Saved entries:

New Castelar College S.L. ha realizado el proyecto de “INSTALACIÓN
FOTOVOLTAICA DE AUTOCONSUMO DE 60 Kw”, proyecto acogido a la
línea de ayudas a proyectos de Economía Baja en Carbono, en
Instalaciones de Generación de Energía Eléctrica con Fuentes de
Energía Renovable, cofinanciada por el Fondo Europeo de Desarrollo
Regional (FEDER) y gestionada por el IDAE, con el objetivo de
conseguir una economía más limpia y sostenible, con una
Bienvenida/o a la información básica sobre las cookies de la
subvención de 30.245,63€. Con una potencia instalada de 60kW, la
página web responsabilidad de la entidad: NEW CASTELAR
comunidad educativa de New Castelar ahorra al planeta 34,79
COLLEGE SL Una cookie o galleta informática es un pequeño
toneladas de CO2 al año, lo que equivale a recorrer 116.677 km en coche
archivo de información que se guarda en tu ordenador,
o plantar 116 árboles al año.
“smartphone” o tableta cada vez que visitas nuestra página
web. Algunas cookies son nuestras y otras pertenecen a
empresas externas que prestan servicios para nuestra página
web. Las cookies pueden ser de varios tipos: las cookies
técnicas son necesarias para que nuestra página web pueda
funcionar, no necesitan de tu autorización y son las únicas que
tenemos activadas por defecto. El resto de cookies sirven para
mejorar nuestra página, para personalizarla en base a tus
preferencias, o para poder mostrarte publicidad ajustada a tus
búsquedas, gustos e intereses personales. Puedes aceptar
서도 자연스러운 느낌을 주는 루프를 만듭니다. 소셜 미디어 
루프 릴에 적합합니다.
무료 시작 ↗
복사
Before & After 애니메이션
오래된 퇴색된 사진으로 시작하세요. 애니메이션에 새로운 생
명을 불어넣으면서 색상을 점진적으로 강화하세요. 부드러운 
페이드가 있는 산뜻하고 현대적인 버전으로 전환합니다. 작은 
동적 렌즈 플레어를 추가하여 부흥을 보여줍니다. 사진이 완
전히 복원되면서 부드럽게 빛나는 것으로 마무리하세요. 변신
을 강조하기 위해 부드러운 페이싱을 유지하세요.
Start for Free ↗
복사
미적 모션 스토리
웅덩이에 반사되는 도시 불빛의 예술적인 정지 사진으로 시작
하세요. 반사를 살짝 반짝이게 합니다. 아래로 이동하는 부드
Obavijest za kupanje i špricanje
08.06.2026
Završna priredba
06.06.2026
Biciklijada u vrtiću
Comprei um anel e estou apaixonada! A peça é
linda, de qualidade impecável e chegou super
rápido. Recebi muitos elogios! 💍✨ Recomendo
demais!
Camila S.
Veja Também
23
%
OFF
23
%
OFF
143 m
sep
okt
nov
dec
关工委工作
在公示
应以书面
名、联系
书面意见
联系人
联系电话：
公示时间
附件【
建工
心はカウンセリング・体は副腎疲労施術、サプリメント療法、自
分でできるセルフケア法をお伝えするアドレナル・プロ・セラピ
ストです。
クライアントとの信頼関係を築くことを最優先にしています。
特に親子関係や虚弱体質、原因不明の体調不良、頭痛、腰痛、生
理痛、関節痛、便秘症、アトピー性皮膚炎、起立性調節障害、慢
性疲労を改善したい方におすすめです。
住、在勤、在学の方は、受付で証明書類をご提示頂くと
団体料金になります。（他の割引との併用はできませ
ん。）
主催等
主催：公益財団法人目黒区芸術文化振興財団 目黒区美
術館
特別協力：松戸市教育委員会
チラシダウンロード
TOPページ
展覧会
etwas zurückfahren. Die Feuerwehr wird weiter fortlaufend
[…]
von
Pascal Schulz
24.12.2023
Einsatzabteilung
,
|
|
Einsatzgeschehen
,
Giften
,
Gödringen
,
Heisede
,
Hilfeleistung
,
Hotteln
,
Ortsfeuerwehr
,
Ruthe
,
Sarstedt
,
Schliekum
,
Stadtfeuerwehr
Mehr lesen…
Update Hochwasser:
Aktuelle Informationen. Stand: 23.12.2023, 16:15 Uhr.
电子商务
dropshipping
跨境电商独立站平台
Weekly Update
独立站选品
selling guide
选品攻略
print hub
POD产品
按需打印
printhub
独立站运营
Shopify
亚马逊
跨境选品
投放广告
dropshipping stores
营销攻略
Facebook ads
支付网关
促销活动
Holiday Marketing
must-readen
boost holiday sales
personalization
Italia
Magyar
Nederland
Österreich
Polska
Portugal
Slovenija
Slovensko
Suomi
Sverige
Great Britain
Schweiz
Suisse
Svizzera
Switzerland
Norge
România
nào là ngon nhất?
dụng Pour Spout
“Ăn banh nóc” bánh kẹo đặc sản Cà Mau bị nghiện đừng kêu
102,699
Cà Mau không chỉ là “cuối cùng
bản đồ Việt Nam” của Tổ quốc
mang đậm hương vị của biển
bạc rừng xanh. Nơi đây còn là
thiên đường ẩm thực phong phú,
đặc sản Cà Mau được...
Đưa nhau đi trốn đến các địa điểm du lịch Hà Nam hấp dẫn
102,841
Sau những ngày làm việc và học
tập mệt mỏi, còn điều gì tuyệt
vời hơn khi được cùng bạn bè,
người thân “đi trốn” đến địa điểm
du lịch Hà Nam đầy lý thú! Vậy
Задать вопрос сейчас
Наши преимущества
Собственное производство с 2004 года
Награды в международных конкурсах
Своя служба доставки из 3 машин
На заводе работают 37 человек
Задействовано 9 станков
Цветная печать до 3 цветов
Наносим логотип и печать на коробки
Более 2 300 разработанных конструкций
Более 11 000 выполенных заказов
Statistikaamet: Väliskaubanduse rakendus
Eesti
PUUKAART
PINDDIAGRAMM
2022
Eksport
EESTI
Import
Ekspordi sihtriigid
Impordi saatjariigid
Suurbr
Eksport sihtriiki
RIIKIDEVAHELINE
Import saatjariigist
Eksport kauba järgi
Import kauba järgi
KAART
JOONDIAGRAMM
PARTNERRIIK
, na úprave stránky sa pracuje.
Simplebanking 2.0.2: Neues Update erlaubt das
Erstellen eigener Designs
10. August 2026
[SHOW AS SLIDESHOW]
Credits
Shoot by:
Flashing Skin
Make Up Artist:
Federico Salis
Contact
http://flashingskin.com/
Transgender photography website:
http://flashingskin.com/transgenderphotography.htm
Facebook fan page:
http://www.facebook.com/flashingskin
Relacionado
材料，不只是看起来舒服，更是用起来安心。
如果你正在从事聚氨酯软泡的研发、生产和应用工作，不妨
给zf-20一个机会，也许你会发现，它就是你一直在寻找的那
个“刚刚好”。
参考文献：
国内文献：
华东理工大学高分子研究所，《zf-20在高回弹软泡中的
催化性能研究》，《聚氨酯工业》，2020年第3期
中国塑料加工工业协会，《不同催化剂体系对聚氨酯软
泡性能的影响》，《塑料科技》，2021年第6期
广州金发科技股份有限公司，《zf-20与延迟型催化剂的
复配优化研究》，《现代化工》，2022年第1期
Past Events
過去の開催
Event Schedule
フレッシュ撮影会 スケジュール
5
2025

TASK TO CARRY OUT ▸ Tally the lines in the items above that contain the string "cookies", counting only matches with the same case. Reply with the number alone.

THE ANSWER ▸ 4